# 1965 Tripower Distributor



## Bigfoot21075 (Oct 12, 2015)

I have the original tri power that came with my '65. When the motor was rebuilt, a generic Edelbrock performer and a Holley carb were put on just to get everything else sorted from its ground up restoration. One of the last things is to get the tripower sorted out and installed.

It ran when it was removed, I plan of doing the carbs/linkage/lines and cleaning the manifold. I do not have the distributer that came with the car originally, the shaft broke and it is what led to the restoration. I am running a GM/Summit HEI ignition. I know that will not fit with the tripower, what is the electronic ignition of choice that people are running on these, obviously it has to be some kind of small bodied distributor.

THANKS!

Rob


----------



## Pinion head (Jan 3, 2015)

After various Pontiacs over the years with hacked in HEI conversions, a few w Pertronix conversions, one with an early 80's unilite, my '72 TA with its nightmare OEM unitized setup, and chasing decent point sets.....AAARRRG!...I settled on M & H one wire conversions for three of my keeper Pontiacs. The first M & H one wire conversion I bought over a dozen years ago from PY, the last two, bought at whls off a vendor buddy. Have had no problems w them. The nice thing about the M & H breakerless conversion is one doesn't have to run a separate 12 volt hot wire, or remove the ballast resistor from your harness (or have a new harness custom built w/o one). Unlike the Pertronix conversion, there are not two wires coming out of the distributor body, just one, just like a stock Delco points distributor... stock appearance is very important to me in a restoration, its also important in working on a customer's vehicle, which they are just trying to maintain the appearance of originality. 

Following is link to installing the M&H breakerless conversion from an old issue of Pontiac Enthusiast, its a very easy process.
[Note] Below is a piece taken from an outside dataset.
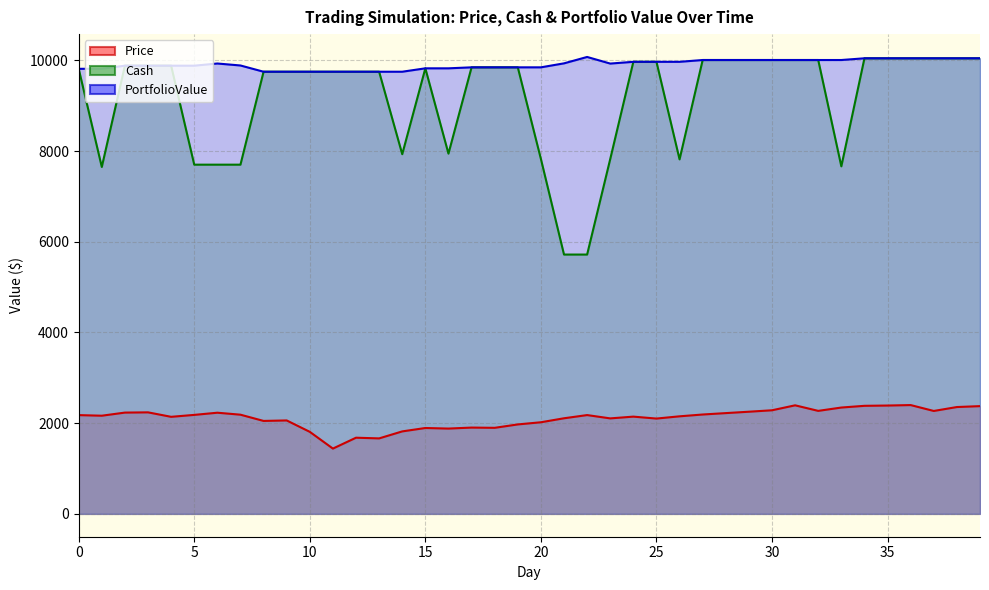

In PortfolioValue, how many points are lower than both neighbors (excluding endpoints)?

1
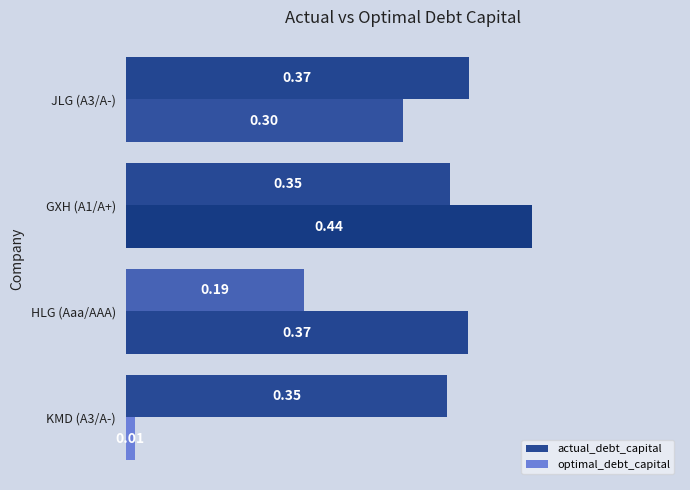

At GXH (A1/A+), list the series in order from smallest to largest.

actual_debt_capital, optimal_debt_capital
In your spot, a suitable Pontiac cast iron body distributor shouldnt be that hard to find. might post here if anyone here has one out of a '64-66 GTO.
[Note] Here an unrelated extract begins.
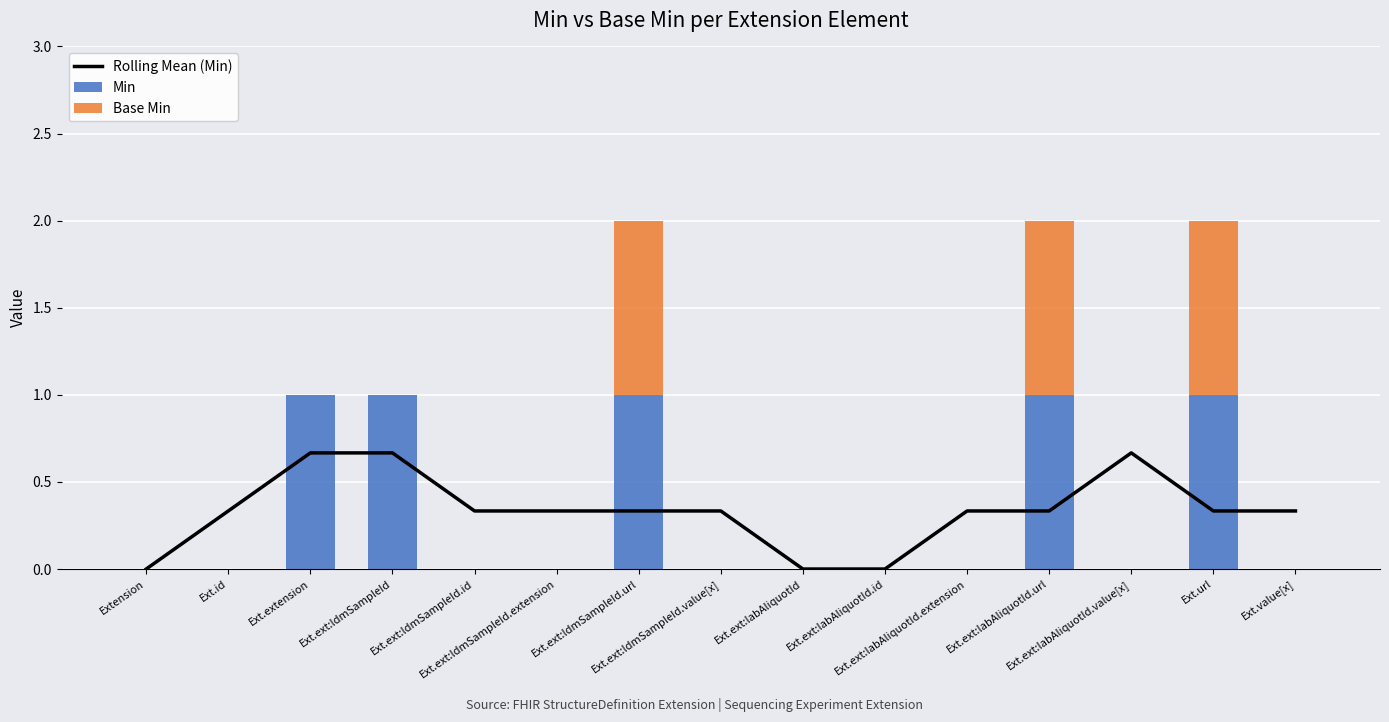

Count the Rolling Mean (Min) values in the range 0 to 1.

15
http://www.breakerless.com/pontiac_enthusiast_article.pdf


----------



## Lemans guy (Oct 14, 2014)

Agree with Pinion head, solid advice....I bought a rebuilt car done Pontiac distributor from O'Reilly auto parts last year it was $45. All new points cap rotor bearings etc. you could then plug in the M&H......on the bench

I used a Crane module and it is the same way no wire modifications needed, uses same as factory, 
:thumbsup:


----------



## Bigfoot21075 (Oct 12, 2015)

THANKS PINION HEAD! That is exactly what I was looking for. After all the effort to keep it looking like it came from a time machine, the idea of being stuck with the odd looking distributor was a no go for me as well.


----------